7. Embrace Facebook for business. Sarah handles the more mechanical side of our facebook business page, like creating our ads, and also boosting our photo albums the week of a sale. We have seen a huge bulk of our traffic come from those facebook ads. We can cater them to people who live within a certain radius and who have certain interests. Most times when I ask new customers how they heard of us, their answer is facebook. If you have a small business, I strongly recommend using it.
8. Admit your mistakes and defeats. Easier said than done, right? Sometimes we have ideas that we try out, and they don’t work. The biggest mistake we can make is trying to pretend that we weren’t wrong. Just admit it, admit it to your vendors, and move on. To give you a minor example of this…. last week I was entering sales books and was told a certain piece of furniture sold. I had no record of it anywhere, and swore up and down it wasn’t there. There was no way that piece was sold. A vendor suggested that maybe a book was left behind at the barn…. “No, I am certain I have them all. They are all numbered!” Well lo and behold, one was hiding underneath the cash drawer, and within its pages was the missing piece of furniture. OOPS! I quickly told the vendors “OOPS! Found it- there was a missing book! Sorry! I am only human!” We all were relieved and laughed, and moved on. Of course some mistakes are larger than that, but either way I think it is very important to own those mistakes. After all, we learn and grow from those mistakes, and we are only human, so they are bound to happen. We are still a young business so we are only working our way up that learning curve.
9. Set an example of customer service.

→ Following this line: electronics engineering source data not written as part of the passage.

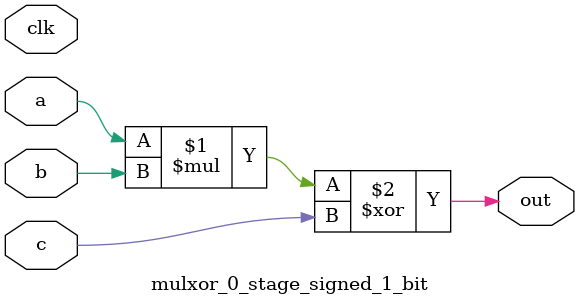
<source format=sv>
(* use_dsp = "yes" *) module mulxor_0_stage_signed_1_bit(
	input signed [0:0] a,
	input signed [0:0] b,
	input signed [0:0] c,
	output [0:0] out,
	input clk);

	assign out = (a * b) ^ c;
endmodule

</source>
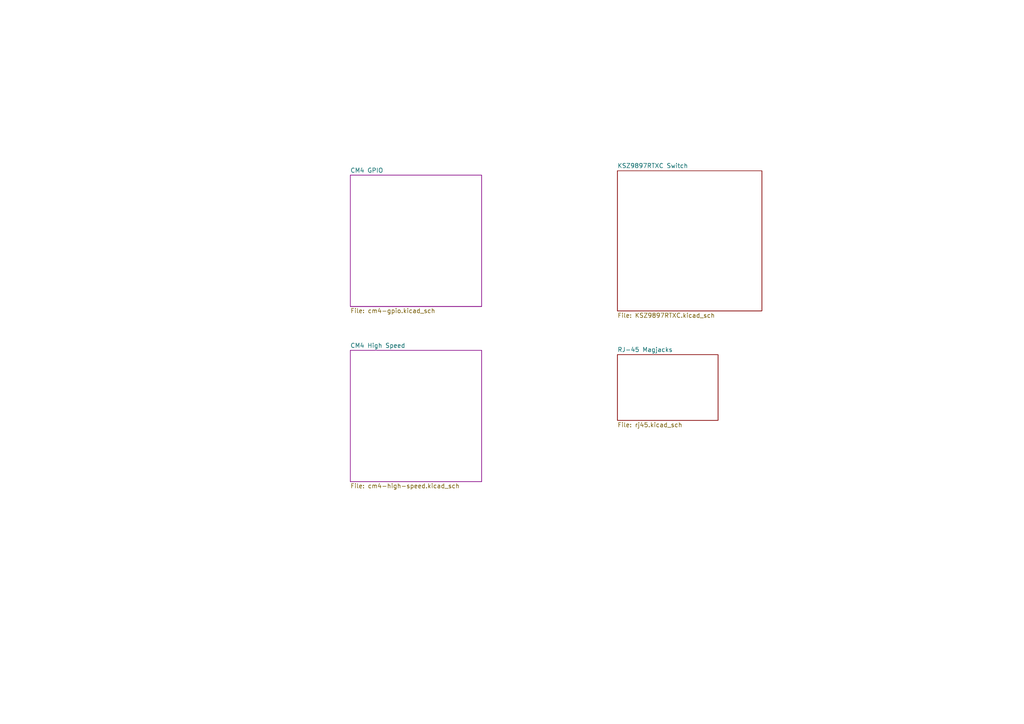
<source format=kicad_sch>
(kicad_sch
	(version 20231120)
	(generator "eeschema")
	(generator_version "8.0")
	(uuid "87b93ef3-3469-436c-9ae8-16e6c9607244")
	(paper "A4")
	(title_block
		(title "Raspberry Pi Compute Module 4 Carrier Template")
		(date "2020-10-31")
		(rev "v01")
		(comment 2 "creativecommons.org/licenses/by-sa/4.0/")
		(comment 3 "License: CC BY 4.0")
		(comment 4 "Author: Shawn Hymel")
	)
	(lib_symbols)
	(sheet
		(at 179.07 102.87)
		(size 29.21 19.05)
		(fields_autoplaced yes)
		(stroke
			(width 0.1524)
			(type solid)
		)
		(fill
			(color 0 0 0 0.0000)
		)
		(uuid "4602b6f1-ddcf-45b9-886d-ec7afe9a88b0")
		(property "Sheetname" "RJ-45 Magjacks"
			(at 179.07 102.1584 0)
			(effects
				(font
					(size 1.27 1.27)
				)
				(justify left bottom)
			)
		)
		(property "Sheetfile" "rj45.kicad_sch"
			(at 179.07 122.5046 0)
			(effects
				(font
					(size 1.27 1.27)
				)
				(justify left top)
			)
		)
		(instances
			(project "rpi-cm4-carrier-template"
				(path "/87b93ef3-3469-436c-9ae8-16e6c9607244"
					(page "5")
				)
			)
		)
	)
	(sheet
		(at 179.07 49.53)
		(size 41.91 40.64)
		(fields_autoplaced yes)
		(stroke
			(width 0.1524)
			(type solid)
		)
		(fill
			(color 0 0 0 0.0000)
		)
		(uuid "a750164c-9325-431d-9312-5cb40f11da35")
		(property "Sheetname" "KSZ9897RTXC Switch"
			(at 179.07 48.8184 0)
			(effects
				(font
					(size 1.27 1.27)
				)
				(justify left bottom)
			)
		)
		(property "Sheetfile" "KSZ9897RTXC.kicad_sch"
			(at 179.07 90.7546 0)
			(effects
				(font
					(size 1.27 1.27)
				)
				(justify left top)
			)
		)
		(instances
			(project "rpi-cm4-carrier-template"
				(path "/87b93ef3-3469-436c-9ae8-16e6c9607244"
					(page "4")
				)
			)
		)
	)
	(sheet
		(at 101.6 101.6)
		(size 38.1 38.1)
		(stroke
			(width 0)
			(type solid)
			(color 132 0 132 1)
		)
		(fill
			(color 255 255 255 0.0000)
		)
		(uuid "caa71f4c-454d-4ac9-b287-456eafb34991")
		(property "Sheetname" "CM4 High Speed"
			(at 101.6 100.9645 0)
			(effects
				(font
					(size 1.27 1.27)
				)
				(justify left bottom)
			)
		)
		(property "Sheetfile" "cm4-high-speed.kicad_sch"
			(at 101.6 140.2085 0)
			(effects
				(font
					(size 1.27 1.27)
				)
				(justify left top)
			)
		)
		(instances
			(project "rpi-cm4-carrier-template"
				(path "/87b93ef3-3469-436c-9ae8-16e6c9607244"
					(page "3")
				)
			)
		)
	)
	(sheet
		(at 101.6 50.8)
		(size 38.1 38.1)
		(stroke
			(width 0)
			(type solid)
			(color 132 0 132 1)
		)
		(fill
			(color 255 255 255 0.0000)
		)
		(uuid "fc4c71a5-1008-4ac4-98db-57c838c57d91")
		(property "Sheetname" "CM4 GPIO"
			(at 101.6 50.1645 0)
			(effects
				(font
					(size 1.27 1.27)
				)
				(justify left bottom)
			)
		)
		(property "Sheetfile" "cm4-gpio.kicad_sch"
			(at 101.6 89.4085 0)
			(effects
				(font
					(size 1.27 1.27)
				)
				(justify left top)
			)
		)
		(instances
			(project "rpi-cm4-carrier-template"
				(path "/87b93ef3-3469-436c-9ae8-16e6c9607244"
					(page "3")
				)
			)
		)
	)
	(sheet_instances
		(path "/"
			(page "1")
		)
	)
)

</source>
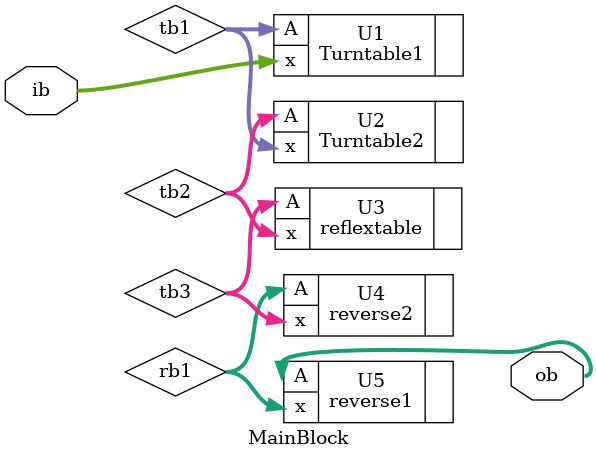
<source format=v>
`timescale 1ns / 1ps


module MainBlock(ib, ob);

input [4:0] ib;
output [4:0] ob;

wire [4:0] tb1, tb2, tb3, rb1;

Turntable1  U1(.x(ib), .A(tb1));
Turntable2  U2(.x(tb1), .A(tb2));
reflextable U3(.x(tb2), .A(tb3));
reverse2    U4(.x(tb3), .A(rb1));
reverse1    U5(.x(rb1), .A(ob));

endmodule

</source>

Often in these types of businesses, there are several creative types who maybe have never had the experience of working in retail, or customer service. I started off years ago in retail management and worked in that field for about 4 years, and Chris has worked in it for 16 years. It’s sort of in the fabric that makes us up because we often talk about work and customer service stories at home. I try to keep a friendly demeanor, and always greet customers and engage them when I am working. I ask vendors to do the same, but I strongly believe that leading by example is always the best way to go.
10. Be flexible in your vision. As we learn and grow, we are still finding what works best for us. We had a vision for Sweet Clover from the beginning, and along the way, it has evolved a little bit on its own as well. It’s important to always stay flexible and ready to change if needed- roll with the punches, and rise up to meet the road ahead of you, even if it challenges you. If you resist change, you could end up hurting your business in the end.
I am so thankful for all that I have learned since opening Sweet Clover…. all of these lessons have kept us changing for the better, and moving on the right path. I wish you all of the best and much success in your own businesses as well! After all, we can’t succeed without lifting each other up, supporting our own, as well as supporting the businesses that surround us.